MAKASSARCHANNEL , MAKASSAR– Sejumlah guru sertifikasi di Kota Makassar mendatangi Dewan Perwakilan Rakyat Daerah (DPRD) Kota Makassar pada Rabu, 12 Februari 2025, untuk menyampaikan keluhan terkait tunggakan tunjangan sertifikasi yang belum dibayarkan selama enam bulan, yakni dari Juli hingga Desember 2024
Dalam audiensi tersebut, para guru diterima oleh Wakil Ketua I DPRD Makassar, Andi Suharmika, serta beberapa anggota Komisi D DPRD Makassar, termasuk Muchlis Misbah dan Fahrizal Arrahman Husain
Turut hadir Kabag Humas dan Protokol DPRD Makassar, Syahril, yang mendampingi jalannya pertemuan.

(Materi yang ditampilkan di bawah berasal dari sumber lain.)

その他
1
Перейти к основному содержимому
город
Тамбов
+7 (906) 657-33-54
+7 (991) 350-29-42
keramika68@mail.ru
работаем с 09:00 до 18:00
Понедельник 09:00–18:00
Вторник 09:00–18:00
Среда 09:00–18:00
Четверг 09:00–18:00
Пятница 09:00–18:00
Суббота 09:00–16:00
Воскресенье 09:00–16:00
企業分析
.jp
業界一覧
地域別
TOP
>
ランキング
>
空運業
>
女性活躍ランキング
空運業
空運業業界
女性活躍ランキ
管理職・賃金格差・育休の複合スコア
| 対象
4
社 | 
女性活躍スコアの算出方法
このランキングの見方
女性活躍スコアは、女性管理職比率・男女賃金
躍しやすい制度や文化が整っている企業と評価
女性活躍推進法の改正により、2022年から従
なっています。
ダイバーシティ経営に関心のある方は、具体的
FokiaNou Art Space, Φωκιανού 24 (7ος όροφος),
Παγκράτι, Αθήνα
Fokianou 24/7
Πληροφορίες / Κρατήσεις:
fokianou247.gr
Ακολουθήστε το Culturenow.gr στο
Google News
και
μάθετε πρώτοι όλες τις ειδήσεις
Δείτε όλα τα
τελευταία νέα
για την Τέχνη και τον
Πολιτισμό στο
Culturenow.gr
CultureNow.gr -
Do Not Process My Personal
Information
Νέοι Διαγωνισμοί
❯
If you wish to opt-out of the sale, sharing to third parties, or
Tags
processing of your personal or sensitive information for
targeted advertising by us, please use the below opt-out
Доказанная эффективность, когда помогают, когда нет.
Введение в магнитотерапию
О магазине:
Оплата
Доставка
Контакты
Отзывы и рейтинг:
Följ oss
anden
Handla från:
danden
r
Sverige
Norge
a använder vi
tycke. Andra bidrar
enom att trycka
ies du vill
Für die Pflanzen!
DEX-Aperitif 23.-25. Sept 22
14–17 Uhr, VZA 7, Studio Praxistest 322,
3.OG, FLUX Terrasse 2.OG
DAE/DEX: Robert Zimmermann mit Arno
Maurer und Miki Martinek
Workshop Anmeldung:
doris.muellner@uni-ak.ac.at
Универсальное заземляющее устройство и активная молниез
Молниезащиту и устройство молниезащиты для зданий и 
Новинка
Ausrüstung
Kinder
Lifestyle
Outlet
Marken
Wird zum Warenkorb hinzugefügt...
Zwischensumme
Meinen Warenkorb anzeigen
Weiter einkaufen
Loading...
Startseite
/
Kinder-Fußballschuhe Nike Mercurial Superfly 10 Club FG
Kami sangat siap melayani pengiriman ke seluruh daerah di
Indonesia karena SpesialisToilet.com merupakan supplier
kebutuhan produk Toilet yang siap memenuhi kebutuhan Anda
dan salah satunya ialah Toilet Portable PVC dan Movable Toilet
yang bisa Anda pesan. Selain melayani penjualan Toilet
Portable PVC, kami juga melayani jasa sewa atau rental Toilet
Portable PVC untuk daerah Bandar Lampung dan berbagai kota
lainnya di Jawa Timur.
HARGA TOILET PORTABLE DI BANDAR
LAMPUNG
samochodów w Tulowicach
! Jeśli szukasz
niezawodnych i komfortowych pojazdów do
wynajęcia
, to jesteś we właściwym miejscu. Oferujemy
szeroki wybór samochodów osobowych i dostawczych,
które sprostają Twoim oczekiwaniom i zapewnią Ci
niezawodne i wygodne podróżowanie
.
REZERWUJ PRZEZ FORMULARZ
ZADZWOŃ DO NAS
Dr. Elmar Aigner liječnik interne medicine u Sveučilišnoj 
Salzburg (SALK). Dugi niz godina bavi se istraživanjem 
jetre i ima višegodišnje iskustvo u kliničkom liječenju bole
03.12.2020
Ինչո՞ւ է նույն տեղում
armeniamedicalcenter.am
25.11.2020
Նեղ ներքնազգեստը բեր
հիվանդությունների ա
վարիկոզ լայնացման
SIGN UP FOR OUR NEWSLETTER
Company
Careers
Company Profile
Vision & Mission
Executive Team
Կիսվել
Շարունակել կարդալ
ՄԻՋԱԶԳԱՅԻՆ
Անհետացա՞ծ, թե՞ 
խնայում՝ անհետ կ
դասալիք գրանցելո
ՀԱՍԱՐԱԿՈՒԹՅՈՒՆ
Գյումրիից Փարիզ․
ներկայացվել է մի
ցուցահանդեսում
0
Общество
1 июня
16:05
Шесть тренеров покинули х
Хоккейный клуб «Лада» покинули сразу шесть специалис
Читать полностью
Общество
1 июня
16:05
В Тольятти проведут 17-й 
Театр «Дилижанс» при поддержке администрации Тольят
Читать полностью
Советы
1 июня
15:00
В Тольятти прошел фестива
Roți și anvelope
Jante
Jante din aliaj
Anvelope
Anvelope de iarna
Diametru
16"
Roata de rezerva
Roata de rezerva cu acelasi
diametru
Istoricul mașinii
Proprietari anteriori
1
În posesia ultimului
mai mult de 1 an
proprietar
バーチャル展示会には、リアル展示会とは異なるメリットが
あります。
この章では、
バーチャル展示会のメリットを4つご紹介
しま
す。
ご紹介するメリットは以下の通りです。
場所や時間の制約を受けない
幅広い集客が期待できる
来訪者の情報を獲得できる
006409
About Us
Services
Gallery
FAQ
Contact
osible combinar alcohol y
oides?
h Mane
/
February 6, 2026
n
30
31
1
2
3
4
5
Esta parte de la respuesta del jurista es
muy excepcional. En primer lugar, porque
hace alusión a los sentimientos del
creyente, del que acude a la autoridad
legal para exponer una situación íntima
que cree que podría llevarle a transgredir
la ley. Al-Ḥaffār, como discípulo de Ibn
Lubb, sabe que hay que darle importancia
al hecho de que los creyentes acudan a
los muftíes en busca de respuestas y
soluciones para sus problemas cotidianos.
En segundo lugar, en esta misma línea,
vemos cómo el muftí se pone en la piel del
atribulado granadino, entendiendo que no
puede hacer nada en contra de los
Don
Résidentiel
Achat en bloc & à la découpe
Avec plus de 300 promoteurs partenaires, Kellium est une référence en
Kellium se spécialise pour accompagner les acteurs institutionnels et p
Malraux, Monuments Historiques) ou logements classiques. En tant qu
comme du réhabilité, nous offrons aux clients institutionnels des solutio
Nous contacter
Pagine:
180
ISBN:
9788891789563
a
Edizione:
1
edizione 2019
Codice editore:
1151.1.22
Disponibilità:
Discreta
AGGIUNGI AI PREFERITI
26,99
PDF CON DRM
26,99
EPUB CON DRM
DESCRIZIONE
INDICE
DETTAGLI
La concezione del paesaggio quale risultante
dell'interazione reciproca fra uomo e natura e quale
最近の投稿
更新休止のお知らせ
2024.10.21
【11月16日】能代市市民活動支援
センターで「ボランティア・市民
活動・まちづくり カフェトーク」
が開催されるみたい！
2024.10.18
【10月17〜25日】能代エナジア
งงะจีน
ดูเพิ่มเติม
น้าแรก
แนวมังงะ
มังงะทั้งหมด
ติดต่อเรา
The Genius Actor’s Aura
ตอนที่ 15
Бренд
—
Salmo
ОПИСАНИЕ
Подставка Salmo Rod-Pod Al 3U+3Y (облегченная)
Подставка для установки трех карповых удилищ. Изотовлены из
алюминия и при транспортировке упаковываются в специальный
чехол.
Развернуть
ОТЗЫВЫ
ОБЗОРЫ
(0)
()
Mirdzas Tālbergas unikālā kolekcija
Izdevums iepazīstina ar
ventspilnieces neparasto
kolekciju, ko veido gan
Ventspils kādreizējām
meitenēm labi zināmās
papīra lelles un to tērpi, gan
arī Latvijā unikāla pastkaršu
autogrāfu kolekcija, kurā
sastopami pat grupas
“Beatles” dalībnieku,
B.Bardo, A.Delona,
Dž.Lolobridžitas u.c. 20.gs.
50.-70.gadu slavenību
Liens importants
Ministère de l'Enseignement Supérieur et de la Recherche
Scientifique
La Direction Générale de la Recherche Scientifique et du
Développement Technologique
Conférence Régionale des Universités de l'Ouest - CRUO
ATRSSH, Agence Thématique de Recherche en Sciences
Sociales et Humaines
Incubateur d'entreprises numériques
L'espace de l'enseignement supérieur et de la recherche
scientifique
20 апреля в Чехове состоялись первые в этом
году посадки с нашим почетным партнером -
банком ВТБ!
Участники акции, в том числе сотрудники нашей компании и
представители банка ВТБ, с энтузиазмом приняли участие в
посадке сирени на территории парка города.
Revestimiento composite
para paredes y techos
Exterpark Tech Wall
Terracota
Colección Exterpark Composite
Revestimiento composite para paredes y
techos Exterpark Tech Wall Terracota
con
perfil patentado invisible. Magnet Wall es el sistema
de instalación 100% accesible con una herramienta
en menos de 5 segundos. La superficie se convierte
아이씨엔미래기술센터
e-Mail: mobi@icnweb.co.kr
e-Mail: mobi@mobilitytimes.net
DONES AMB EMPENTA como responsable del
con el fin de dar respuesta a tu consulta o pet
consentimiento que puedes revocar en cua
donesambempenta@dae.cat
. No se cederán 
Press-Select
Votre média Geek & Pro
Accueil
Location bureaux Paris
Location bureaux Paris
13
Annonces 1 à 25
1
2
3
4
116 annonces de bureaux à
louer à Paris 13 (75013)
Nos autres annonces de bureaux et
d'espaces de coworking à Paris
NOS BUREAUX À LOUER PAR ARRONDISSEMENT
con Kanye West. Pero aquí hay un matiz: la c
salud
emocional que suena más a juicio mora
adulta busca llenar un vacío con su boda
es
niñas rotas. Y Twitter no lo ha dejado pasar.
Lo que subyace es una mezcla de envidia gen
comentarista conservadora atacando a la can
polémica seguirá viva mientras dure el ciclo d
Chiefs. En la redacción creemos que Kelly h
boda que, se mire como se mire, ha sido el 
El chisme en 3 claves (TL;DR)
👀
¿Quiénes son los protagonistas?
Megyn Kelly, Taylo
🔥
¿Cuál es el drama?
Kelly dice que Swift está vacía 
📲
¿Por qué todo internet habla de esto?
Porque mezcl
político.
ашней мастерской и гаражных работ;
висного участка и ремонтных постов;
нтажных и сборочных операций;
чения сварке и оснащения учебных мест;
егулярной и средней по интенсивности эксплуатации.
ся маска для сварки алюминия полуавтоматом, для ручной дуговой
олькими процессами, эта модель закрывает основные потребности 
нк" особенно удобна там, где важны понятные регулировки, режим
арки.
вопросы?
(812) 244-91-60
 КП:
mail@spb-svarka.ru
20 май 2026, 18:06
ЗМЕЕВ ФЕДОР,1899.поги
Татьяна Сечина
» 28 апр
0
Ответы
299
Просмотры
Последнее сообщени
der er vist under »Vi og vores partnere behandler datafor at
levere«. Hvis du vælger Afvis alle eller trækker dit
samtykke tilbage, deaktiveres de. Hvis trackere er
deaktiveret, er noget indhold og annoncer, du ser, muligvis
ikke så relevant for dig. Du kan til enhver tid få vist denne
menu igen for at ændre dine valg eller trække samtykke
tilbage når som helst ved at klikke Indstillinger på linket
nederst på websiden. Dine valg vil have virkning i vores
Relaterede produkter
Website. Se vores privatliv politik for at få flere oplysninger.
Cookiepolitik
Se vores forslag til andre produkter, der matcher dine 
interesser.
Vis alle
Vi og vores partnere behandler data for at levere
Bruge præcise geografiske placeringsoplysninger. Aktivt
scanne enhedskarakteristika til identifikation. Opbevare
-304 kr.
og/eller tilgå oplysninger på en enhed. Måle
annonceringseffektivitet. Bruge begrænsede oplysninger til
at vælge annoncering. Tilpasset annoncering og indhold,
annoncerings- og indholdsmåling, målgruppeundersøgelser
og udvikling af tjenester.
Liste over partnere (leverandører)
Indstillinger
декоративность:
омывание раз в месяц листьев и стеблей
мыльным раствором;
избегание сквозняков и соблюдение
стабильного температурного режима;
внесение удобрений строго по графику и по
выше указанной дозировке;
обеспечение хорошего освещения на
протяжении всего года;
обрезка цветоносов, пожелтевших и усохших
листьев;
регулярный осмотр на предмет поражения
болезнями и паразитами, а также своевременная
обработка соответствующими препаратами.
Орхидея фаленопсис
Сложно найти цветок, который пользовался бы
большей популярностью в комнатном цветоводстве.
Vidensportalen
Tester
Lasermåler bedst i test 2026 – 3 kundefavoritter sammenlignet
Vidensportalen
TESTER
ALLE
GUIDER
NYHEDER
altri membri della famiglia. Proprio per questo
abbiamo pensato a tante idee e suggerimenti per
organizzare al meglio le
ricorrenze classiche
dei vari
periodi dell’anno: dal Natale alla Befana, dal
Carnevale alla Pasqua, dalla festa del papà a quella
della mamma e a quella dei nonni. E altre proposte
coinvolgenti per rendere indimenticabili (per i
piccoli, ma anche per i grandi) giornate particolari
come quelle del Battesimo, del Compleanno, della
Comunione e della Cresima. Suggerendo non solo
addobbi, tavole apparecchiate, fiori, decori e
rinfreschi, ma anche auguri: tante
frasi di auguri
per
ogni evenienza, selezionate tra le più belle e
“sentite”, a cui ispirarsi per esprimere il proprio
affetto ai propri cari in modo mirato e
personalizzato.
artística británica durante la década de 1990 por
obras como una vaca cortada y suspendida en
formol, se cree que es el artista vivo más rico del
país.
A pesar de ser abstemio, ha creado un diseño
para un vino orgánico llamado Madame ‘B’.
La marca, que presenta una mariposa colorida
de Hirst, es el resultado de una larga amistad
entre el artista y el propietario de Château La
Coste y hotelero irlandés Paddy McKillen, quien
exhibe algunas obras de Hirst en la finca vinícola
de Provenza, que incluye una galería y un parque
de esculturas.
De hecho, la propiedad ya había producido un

Menurut perwakilan Aliansi Guru Sertifikasi, meski telah berusaha berkomunikasi dengan Dinas Pendidikan maupun Pemerintah Kota Makassar, hingga memasuki Februari 2025, tunjangan sertifikasi yang menjadi hak mereka belum juga dibayarkan
“Kami yang berjumlah 278 orang belum menerima tunjangan selama enam bulan. Padahal ini adalah hak kami sebagai tenaga pendidik,” ungkap salah satu guru
Menanggapi keluhan tersebut, Muchlis Misbah menegaskan bahwa Pemerintah Kota Makassar harus segera menyelesaikan permasalahan ini agar tidak terulang di masa mendatang
“Kami meminta pemerintah kota lebih fokus menyelesaikan masalah ini. Jangan sampai ini terulang lagi, karena jika guru saja tidak mendapatkan perhatian, bagaimana generasi bangsa ini dapat berkembang?” tegasnya
DPRD Makassar berjanji akan terus mengawal permasalahan ini hingga ada solusi konkret dari pemerintah daerah dan kementerian terkait. Para guru berharap agar tunjangan mereka segera dicairkan, sehingga mereka dapat menjalankan tugasnya dengan tenang dan tanpa hambatan finansial.